|
If you are like most small business owners, the
first few months of the year are filled with calls to the accountant in an attempt to organize
finances and minimize tax liability. Additionally, you've probably undergone
the
last-minute ritual before, all the while promising to be more prepared next year.
So why
aren't you? The best time to prepare for the future is the present.
Louis Stanasolovich CFP, founder and president of
Legend Financial Advisors Inc., suggests the following for planning a tax strategy.
· Tax Structure -- Is your company a C
corporation, S corporation or limited liability corporation (LLC)?
How appropriate is your
classification for obtaining your goals and objectives? Changing the tax structure to more
accurately reflect your business needs could save the company thousands of dollars.
· Payroll Taxes -- Some payroll taxes can be
avoided by moving a portion of your and your employees' salaries to fringe benefits --
such as the reimbursement of a medical expense or a retirement plan.
· Internal Audit -- Employees don't always
classify business expenses properly. Having a professional go over expense reimbursement
forms can uncover deductible expenses missed earlier, and therefore reduce taxes.

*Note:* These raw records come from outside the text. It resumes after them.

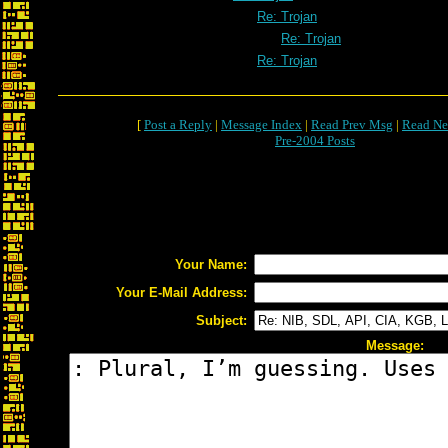
Re: Trojan
Re: Trojan
Re: Trojan
[
Post a Reply
|
Message Index
|
Read Prev Msg
|
Read Ne
Pre-2004 Posts
Your Name:
Your E-Mail Address:
Subject:
Message:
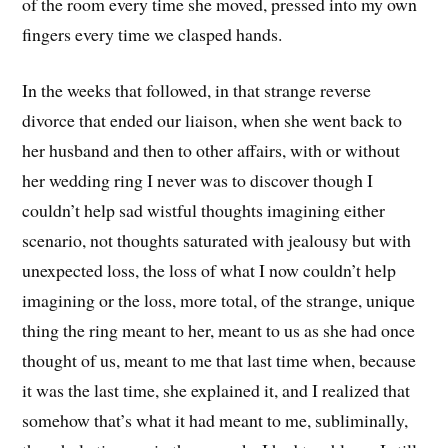
of the room every time she moved, pressed into my own
fingers every time we clasped hands.
In the weeks that followed, in that strange reverse
divorce that ended our liaison, when she went back to
her husband and then to other affairs, with or without
her wedding ring I never was to discover though I
couldn’t help sad wistful thoughts imagining either
scenario, not thoughts saturated with jealousy but with
unexpected loss, the loss of what I now couldn’t help
imagining or the loss, more total, of the strange, unique
thing the ring meant to her, meant to us as she had once
thought of us, meant to me that last time when, because
it was the last time, she explained it, and I realized that
somehow that’s what it had meant to me, subliminally,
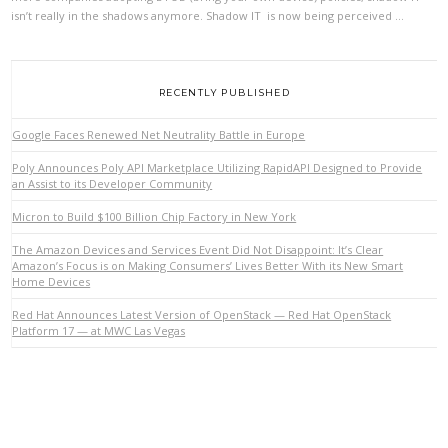
isn’t really in the shadows anymore. Shadow IT is now being perceived …
VIEW POST
RECENTLY PUBLISHED
Google Faces Renewed Net Neutrality Battle in Europe
Poly Announces Poly API Marketplace Utilizing RapidAPI Designed to Provide
an Assist to its Developer Community
Micron to Build $100 Billion Chip Factory in New York
The Amazon Devices and Services Event Did Not Disappoint: It’s Clear
Amazon’s Focus is on Making Consumers’ Lives Better With its New Smart
Home Devices
Red Hat Announces Latest Version of OpenStack — Red Hat OpenStack
Platform 17 — at MWC Las Vegas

· Donations -- Donations of old computers and
excess inventory to a qualified charity are an excellent source of tax deductions.

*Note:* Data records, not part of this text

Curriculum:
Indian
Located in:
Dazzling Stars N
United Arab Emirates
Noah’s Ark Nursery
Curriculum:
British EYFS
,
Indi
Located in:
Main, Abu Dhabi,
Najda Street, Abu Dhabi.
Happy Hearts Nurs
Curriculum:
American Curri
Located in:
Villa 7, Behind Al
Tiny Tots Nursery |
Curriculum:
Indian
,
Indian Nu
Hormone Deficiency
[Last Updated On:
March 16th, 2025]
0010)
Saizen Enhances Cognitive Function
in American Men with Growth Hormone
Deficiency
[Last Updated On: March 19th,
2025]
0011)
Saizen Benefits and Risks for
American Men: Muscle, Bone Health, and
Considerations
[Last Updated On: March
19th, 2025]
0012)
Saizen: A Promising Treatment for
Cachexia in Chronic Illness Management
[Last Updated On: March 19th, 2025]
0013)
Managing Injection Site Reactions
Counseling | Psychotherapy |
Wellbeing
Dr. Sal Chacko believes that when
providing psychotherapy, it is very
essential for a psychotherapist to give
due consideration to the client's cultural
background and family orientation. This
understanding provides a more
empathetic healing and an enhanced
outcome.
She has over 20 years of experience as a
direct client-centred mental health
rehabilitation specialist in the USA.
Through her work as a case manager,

· Filing -- Be sure that you file on time.
The
late fees and penalties incurred for late payment are not only costly, but easily
avoidable.
Planning for taxes is not just a matter of saving
money -- it's also about saving time. Every year, precious hours are lost looking for
records, receipts and other papers. If you're organized from the beginning, you'll be
organized in the end. Establish a system, and make it work.
Organize all outgoing expenses -- keep accurate
records of where all your money goes. Record your bank balance at the end of every day.

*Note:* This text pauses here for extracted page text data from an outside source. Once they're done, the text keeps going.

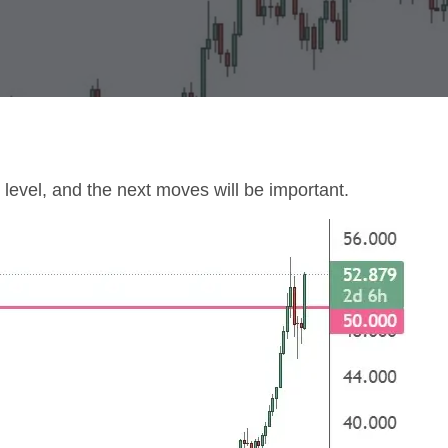
 level, and the next moves will be important.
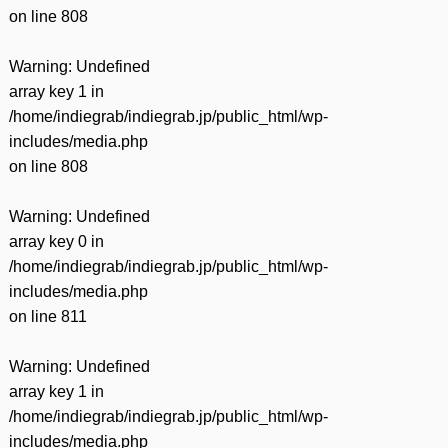
on line
808
Warning
: Undefined
array key 1 in
/home/indiegrab/indiegrab.jp/public_html/wp-
includes/media.php
on line
808
Warning
: Undefined
array key 0 in
/home/indiegrab/indiegrab.jp/public_html/wp-
includes/media.php
on line
811
Warning
: Undefined
array key 1 in
/home/indiegrab/indiegrab.jp/public_html/wp-
includes/media.php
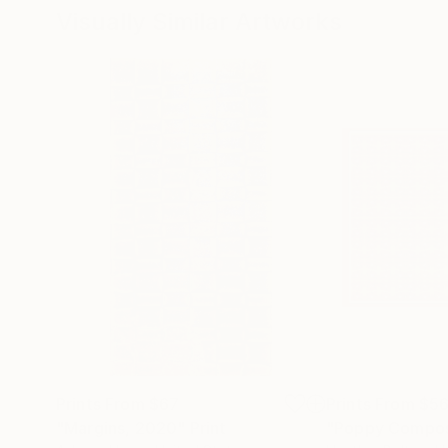
Visually Similar Artworks
Prints From
$67
Prints From
$5
"Margins, 2020"
Print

When you receive a statement from the bank, organize all the processed checks, make note
of those missing and file the statement.
Put all the invoices you receive in a file sorted
by chronological order. Date everything -- when it is received, paid and sent.
Establish a system for keeping track of receipts.
Whenever an employee is in need of reimbursement, be sure to get the receipts and file
them. There is no task worse than madly searching through the office for every receipt
acquired over the course of a year.
Sit down and make a list of everything that went
wrong with your taxes this year and what could go smoother next year.
Look at the list and
identify ways to solve the problems today -- not a year from now.
Simply by planning
ahead, you can save both time and money at tax time next year.
**This article is for informational purposes only
and is not intended as legal or financial advice. Be sure to consult your accountant
and/or lawyer with any question regarding your taxes.